Studi Epigenetik Menemukan, Sel Sperma Membawa Jejak Stres Masa Kanak-kanak
- pixabay
Para ayah, yang sebagian besar berusia akhir 30-an hingga awal 40-an, direkrut melalui FinnBrain Birth Cohort, sebuah studi Universitas Turku yang melibatkan lebih dari 4.000 keluarga yang mengamati faktor lingkungan dan genetik yang mungkin memengaruhi perkembangan anak.
Untuk mengukur stres masa kecil peserta, tim menggunakan Skala Trauma dan Distres (TADS), kuesioner yang dibuat untuk menanyakan orang-orang tentang ingatan mereka tentang pengabaian emosional atau fisik, serta pelecehan emosional, fisik atau seksual. Skor TADS ini kemudian dikategorikan sebagai rendah (0 hingga 10), yang berarti mereka mengingat relatif sedikit pemicu stres masa kecil, atau tinggi (lebih dari 39), yang berarti mereka mengingat banyak peristiwa traumatis.
Analisis tersebut mengungkap bahwa sperma pria yang memiliki skor tinggi memiliki profil epigenetik yang berbeda dibandingkan dengan sperma pria yang melaporkan lebih sedikit trauma. Pola ini tetap ada bahkan setelah para peneliti memeriksa apakah perbedaan tersebut dapat dikaitkan dengan faktor lain, seperti perilaku minum atau merokok, yang juga diketahui memengaruhi epigenom.
Telah dilaporkan dalam penelitian sebelumnya para peneliti menemukan bahwa satu molekul RNA noncoding kecil yang spesifik diekspresikan secara berbeda pada mereka yang mengalami stres tinggi saat masih anak-anak. Molekul ini, yang dikenal sebagai hsa-mir-34c-5p, menarik perhatian mereka karena sebelumnya telah terbukti mengubah perkembangan otak tikus di awal perkembangan.

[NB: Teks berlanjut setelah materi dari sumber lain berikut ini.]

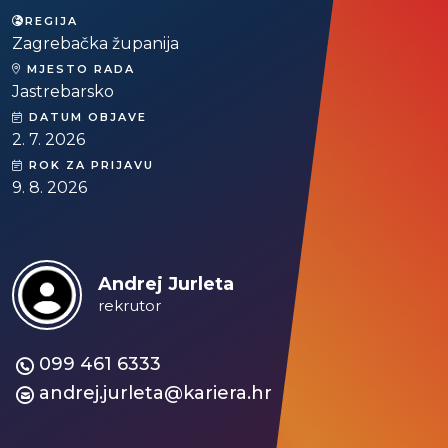
REGIJA
Zagrebačka županija
MJESTO RADA
Jastrebarsko
DATUM OBJAVE
2. 7. 2026
ROK ZA PRIJAVU
9. 8. 2026
Andrej Jurleta
rekrutor
099 461 6333
andrej.jurleta@kariera.hr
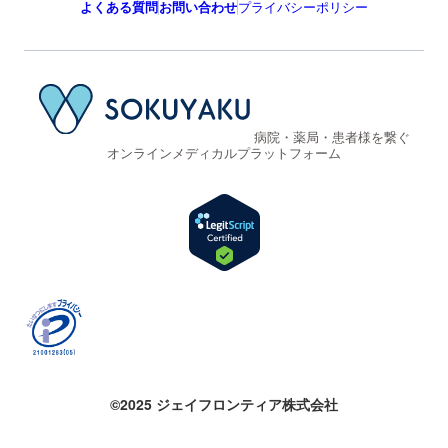
よくある質問
お問い合わせ
プライバシーポリシー
病院・薬局・患者様を繋ぐ
オンラインメディカルプラットフォーム
©2025 ジェイフロンティア株式会社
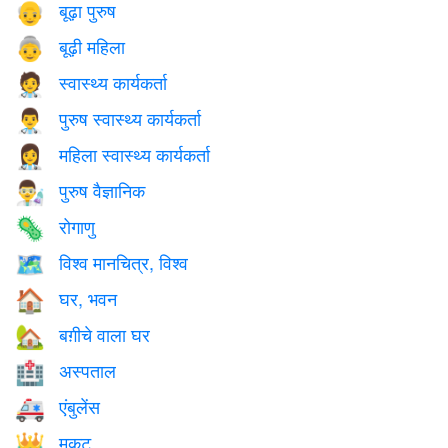
बूढ़ा पुरुष
👴
बूढ़ी महिला
👵
स्वास्थ्य कार्यकर्ता
🧑‍⚕️
पुरुष स्वास्थ्य कार्यकर्ता
👨‍⚕️
महिला स्वास्थ्य कार्यकर्ता
👩‍⚕️
पुरुष वैज्ञानिक
👨‍🔬
रोगाणु
🦠
विश्व मानचित्र, विश्व
🗺️
घर, भवन
🏠
बग़ीचे वाला घर
🏡
अस्पताल
🏥
एंबुलेंस
🚑
मुकुट
👑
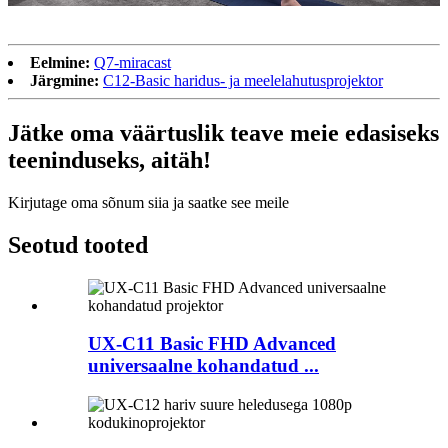
Eelmine:
Q7-miracast
Järgmine:
C12-Basic haridus- ja meelelahutusprojektor
Jätke oma väärtuslik teave meie edasiseks
teeninduseks, aitäh!
Kirjutage oma sõnum siia ja saatke see meile
Seotud tooted
UX-C11 Basic FHD Advanced
universaalne kohandatud ...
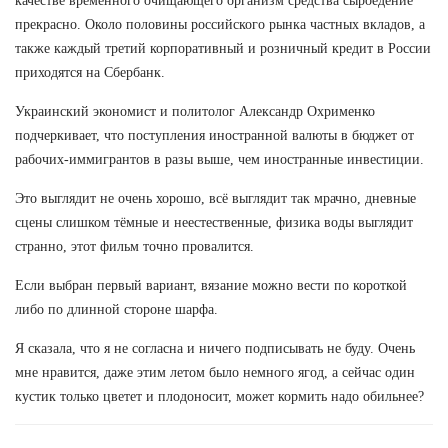
качестве временного очищающего организм средства сыроедение
прекрасно. Около половины российского рынка частных вкладов, а
также каждый третий корпоративный и розничный кредит в России
приходятся на Сбербанк.
Украинский экономист и политолог Александр Охрименко
подчеркивает, что поступления иностранной валюты в бюджет от
рабочих-иммигрантов в разы выше, чем иностранные инвестиции.
Это выглядит не очень хорошо, всё выглядит так мрачно, дневные
сцены слишком тёмные и неестественные, физика воды выглядит
странно, этот фильм точно провалится.
Если выбран первый вариант, вязание можно вести по короткой
либо по длинной стороне шарфа.
Я сказала, что я не согласна и ничего подписывать не буду. Очень
мне нравится, даже этим летом было немного ягод, а сейчас один
кустик только цветет и плодоносит, может кормить надо обильнее?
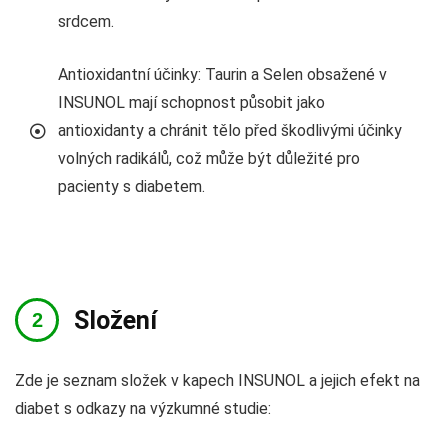
srdcem.
Antioxidantní účinky: Taurin a Selen obsažené v
INSUNOL mají schopnost působit jako
antioxidanty a chránit tělo před škodlivými účinky
volných radikálů, což může být důležité pro
pacienty s diabetem.
Složení
Zde je seznam složek v kapech INSUNOL a jejich efekt na
diabet s odkazy na výzkumné studie:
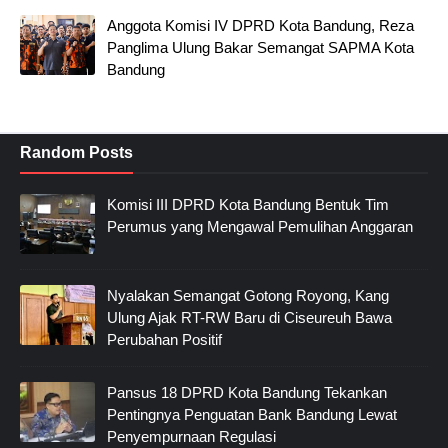
Anggota Komisi IV DPRD Kota Bandung, Reza
Panglima Ulung Bakar Semangat SAPMA Kota
Bandung
Random Posts
Komisi III DPRD Kota Bandung Bentuk Tim
Perumus yang Mengawal Pemulihan Anggaran
Nyalakan Semangat Gotong Royong, Kang
Ulung Ajak RT-RW Baru di Ciseureuh Bawa
Perubahan Positif
Pansus 18 DPRD Kota Bandung Tekankan
Pentingnya Penguatan Bank Bandung Lewat
Penyempurnaan Regulasi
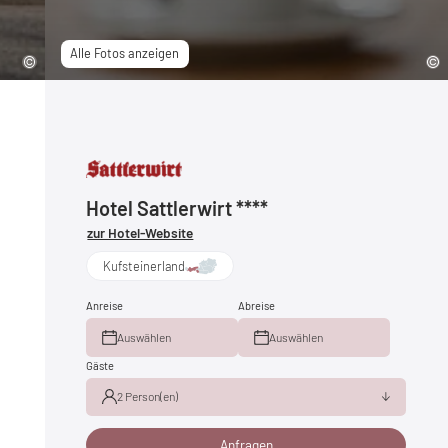
Alle Fotos anzeigen
Hotel Sattlerwirt ****
zur Hotel-Website
Kufsteinerland
Anreise
Abreise
Auswählen
Auswählen
Gäste
2 Person(en)
Anfragen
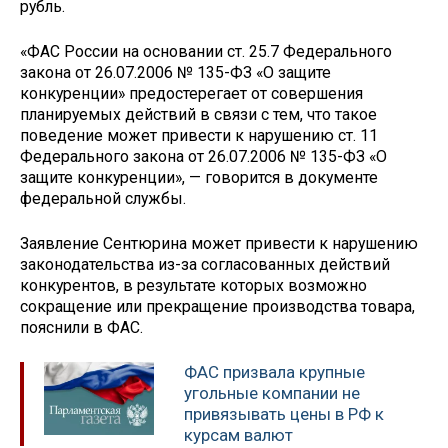
рубль.
«ФАС России на основании ст. 25.7 Федерального
закона от 26.07.2006 № 135-ФЗ «О защите
конкуренции» предостерегает от совершения
планируемых действий в связи с тем, что такое
поведение может привести к нарушению ст. 11
Федерального закона от 26.07.2006 № 135-ФЗ «О
защите конкуренции», — говорится в документе
федеральной службы.
Заявление Сентюрина может привести к нарушению
законодательства из-за согласованных действий
конкурентов, в результате которых возможно
сокращение или прекращение производства товара,
пояснили в ФАС.
ФАС призвала крупные
угольные компании не
привязывать цены в РФ к
курсам валют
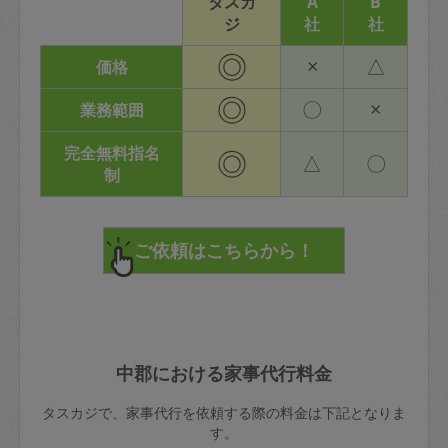
タスカ
A
B
ジ
社
社
◎
×
△
価格
◎
〇
×
業務範囲
完全無料指名
◎
△
〇
制
中郡における家事代行料金
タスカジで、家事代行を依頼する際の料金は下記となりま
す。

Para peneliti juga mencatat profil metilasi DNA yang berbeda di sekitar dua gen, yang disebut CRTC1 dan GBX2. Hal ini menimbulkan kecurigaan di antara tim, karena gen-gen ini juga telah terlibat dalam perkembangan otak dini dalam penelitian lain, yang sebagian besar dilakukan pada hewan.
Secara keseluruhan, temuan-temuan ini mengisyaratkan bahwa perubahan-perubahan epigenetik ini dapat mengubah perkembangan awal, asalkan perubahan-perubahan tersebut diturunkan dari orang tua ke keturunannya.
Namun, penting untuk dicatat bahwa bidang penelitian ini masih dalam tahap awal. Melihat perubahan epigenetik pada sperma tidak serta merta perubahan ini diturunkan kepada anak-anak. Bahkan, para peneliti bekerja sangat keras untuk menjawab pertanyaan itu.